Il y a encore trente ans, au lendemain des Trente Glorieuses, il était facile d’établir des correspondances entre les grandes formations politiques et leur base sociale. Cette lecture est pour le moins malaisée aujourd’hui. La politique retarde. Mais cette crise de représentation aura une fin. Celle-ci sera positive, avec l’éclosion d’une force suffisamment visible et audible pour définir une offre politique en rupture avec les grandes logiques dominantes. Ou elle sera tragique avec une dépolitisation générale de nos sociétés, le renoncement à toute citoyenneté, le repli individuel dont on ne sortirait plus - ultimes élans collectifs - que pour de sanglantes jacqueries, et pour de grandes quêtes humanitaires.

Soyons-en sûrs, l’alternative entre ces deux issues ne mettra pas vingt ans à se dénouer. L’inadéquation entre les formes politiques et les urgences écologistes et sociales est l’une des grandes affaires de l’époque. Nous sommes convaincus qu’une partie de la réponse réside dans l’esprit de responsabilité de tous ceux qui partagent ce diagnostic. Ceux-là doivent, devant l’urgence, se parler, se coordonner, créer sans attendre une structure commune dans laquelle il n’est demandé à personne d’abjurer ses convictions, ni de dissoudre sa propre formation, ni de faire le sacrifice de soi sur l’autel de la collectivité, ni de renoncer à sa part d’initiative. Politis relaiera tout ce qui ira dans ce sens. Nous invitons nos lecteurs à réagir à ces propositions et à nous dire la place que leur journal, selon eux, doit y prendre.
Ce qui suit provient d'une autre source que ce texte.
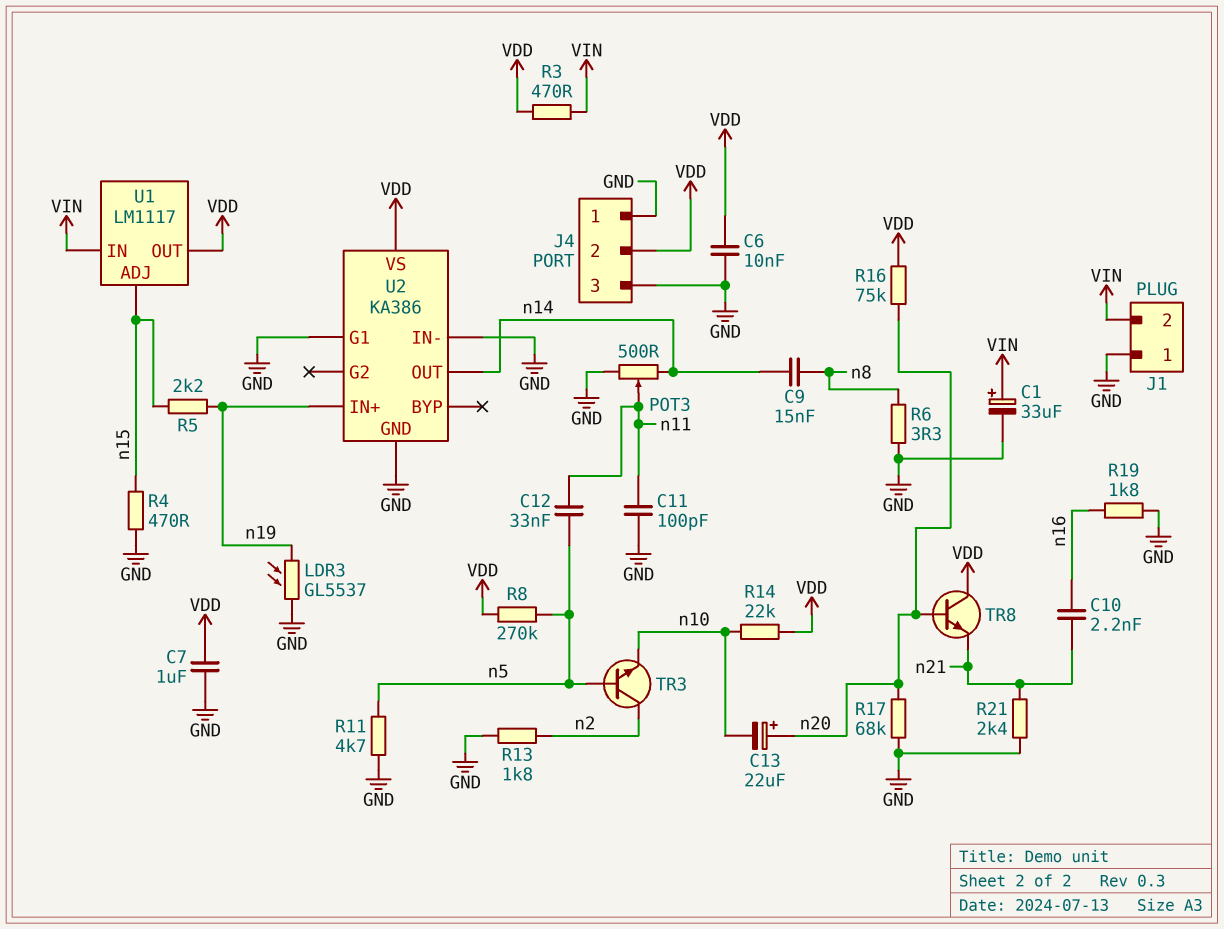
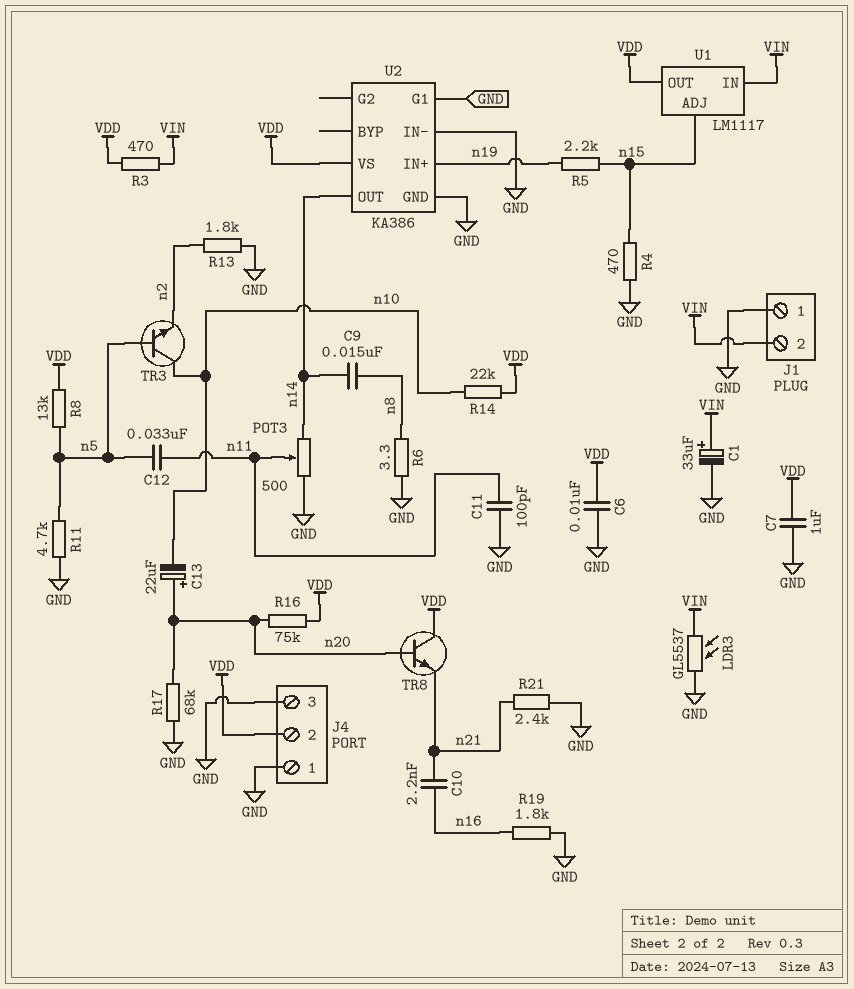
LDR3: GL5537 (GND, n19) -> GL5537 (GND, VIN)
R8: 270k (VDD, n5) -> 13k (VDD, n5)
TR3: NPN (B n5, C n2, E n10) -> NPN (B n5, C n10, E n2)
N. B. : Les délais de bouclage ne nous ont pas permis de consacrer la place voulue au 30e anniversaire de l’assassinat, toujours non élucidé, du militant anticolonialiste Henri Curiel. Mais nous participerons dimanche 4 mai, à 15 h, à l’appel de nombreuses organisations, au rassemblement devant le 4 de la rue Rollin (Paris Ve).